Based on a recommendation from another friend, we hit Kavanaugh and then west on H Street to N Hughes which would take us directly into the backside of Boyle Park.  Those roads weren't without their share of hills but we powered through slow and steady like we did the rest of the day.  We did a quick loop of the northwest trail and that met my goal of riding a portion of every mountain bike trail in the Little Rock/North Little Rock metro area.  We made our way down to the parking lot to wait for our friends and I checked my Garmin.  It read 41.9 miles.  So close.  Well, I didn't really know how long it was going to take my friends to get there so I decided to make the best of it while waiting for them.  I would turn the pedals over as fast as I could and maybe I could still hit 44 miles before they got there.  

Turtle savior!
My legs were pretty cooked by this point so it was a real struggle to ride with any decent speed.  I made out and backs from the parking lot, I did small little loops, I do-si-do'ed with Dena and I allemanded left and right.  My friends arrived shortly thereafter and I checked my Garmin again.  42.9 miles.  Damn, I was THAT close.  Oh well.  I didn't have time to do another mile so I chalked it up to being "close enough".  I very well couldn't keep my date waiting.  It wasn't until later when I uploaded my Garmin data that it had corrected the distance to 43.6 miles.  So I ended up officially being 0.4 miles short.  Now THAT I probably could have done in the parking lot.  

Last two standing!!
So with the support and company of some amazing, wonderful and loving friends, I rode ~44 miles on my mountain bike to celebrate my 44th bday.

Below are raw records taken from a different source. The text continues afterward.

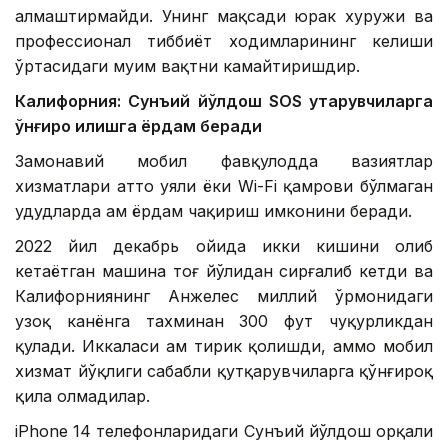
алмаштирмайди. Унинг мақсади юрак хуружи ва
профессионал тиббиёт ходимларининг келиши
ўртасидаги муҳим вақтни камайтиришдир.
Калифорния: Сунъий йўлдош SOS қутқарувчиларга
қўнғироқ қилишга ёрдам беради
Замонавий мобил фавқулодда вазиятлар
хизматлари ҳатто уяли ёки Wi-Fi қамрови бўлмаган
ҳудудларда ҳам ёрдам чақириш имконини беради.
2022 йил декабрь ойида икки кишини олиб
кетаётган машина тоғ йўлидан сирғалиб кетди ва
Калифорниянинг Анжелес миллий ўрмонидаги
узоқ канёнга тахминан 300 фут чуқурликдан
қулади. Иккаласи ҳам тирик қолишди, аммо мобил
хизмат йўқлиги сабабли қутқарувчиларга қўнғироқ
қила олмадилар.
iPhone 14 телефонларидаги Сунъий йўлдош орқали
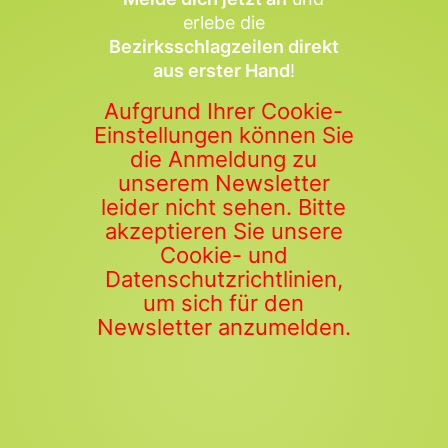
erlebe die
Bezirksschlagzeilen direkt
aus erster Hand
!
Aufgrund Ihrer Cookie-
Einstellungen können Sie
die Anmeldung zu
unserem Newsletter
leider nicht sehen. Bitte
akzeptieren Sie unsere
Cookie- und
Datenschutzrichtlinien,
um sich für den
Newsletter anzumelden.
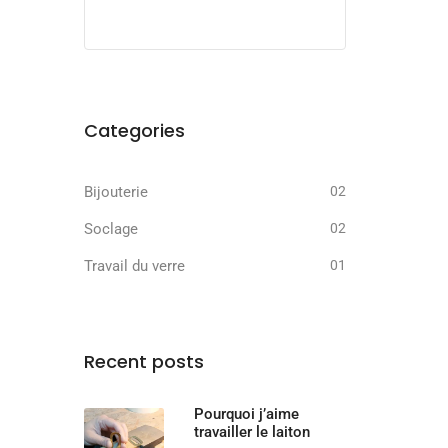
Categories
Bijouterie
02
Soclage
02
Travail du verre
01
Recent posts
Pourquoi j’aime
travailler le laiton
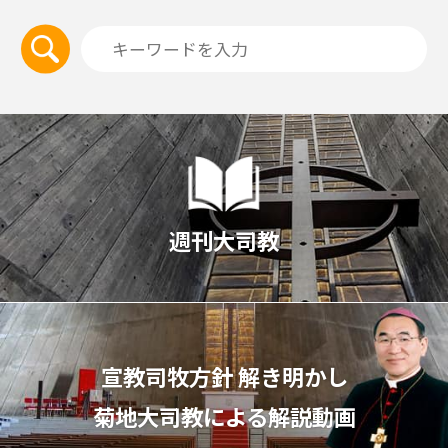
週刊大司教
宣教司牧⽅針 解き明かし
菊地⼤司教による解説動画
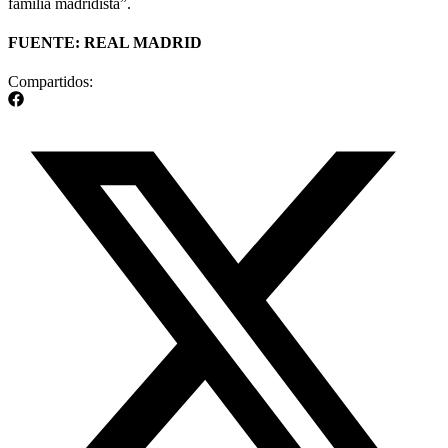
familia madridista”.
FUENTE: REAL MADRID
Compartidos:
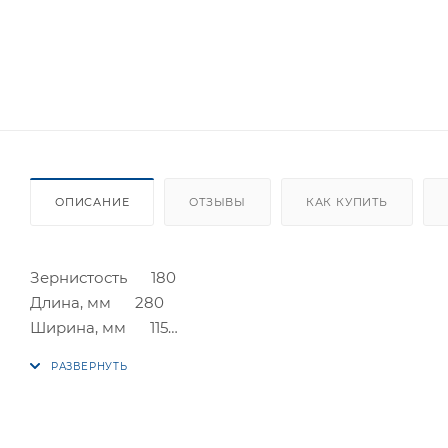
ОПИСАНИЕ
ОТЗЫВЫ
КАК КУПИТЬ
Зернистость 180
Длина, мм 280
Ширина, мм 115
Форма прямоугольная
Крепление зажим
Назначение обработка шпаклевки
Количество в упаковке, шт 5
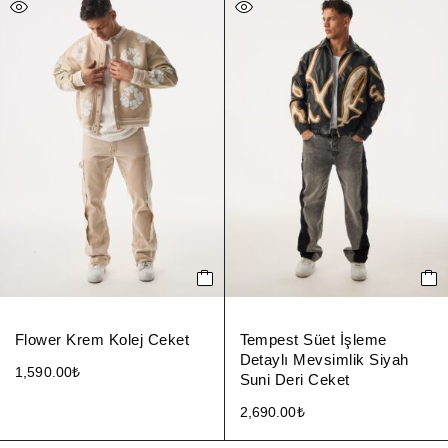
Flower Krem Kolej Ceket
Tempest Süet İşleme
Detaylı Mevsimlik Siyah
1,590.00
₺
Suni Deri Ceket
2,690.00
₺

Huge thanks and appreciation from the bottom of my heart to Vinny FergusonJames MorganDena Witt WoernerNate SiriaRick HoytAaron RobertsNick Volgas, and Mike Simmons for coming out and riding with me. I couldn't have done it without you. The unique thing about this ride was that we rode to and portions of all 7 mountain bike trails in Little Rock and North Little Rock (Rabbit Ridge, Jackfork, Pfiefer Loop, Burns Park, Emerald Park, Allsopp Park, Boyle Park) with exception to Camp Robinson. I don't think this has ever been done before?  Thinking about making this a cycling event in the future for everyone so it was a good recon/dress rehearsal. Took 8 hrs 10 minutes with stops at Pinnacle Valley Restaurant and Diamond Bear Brewing Company. It was not an easy ride to begin with and made all the more challenging in some pretty intense heat (97 deg!!?!).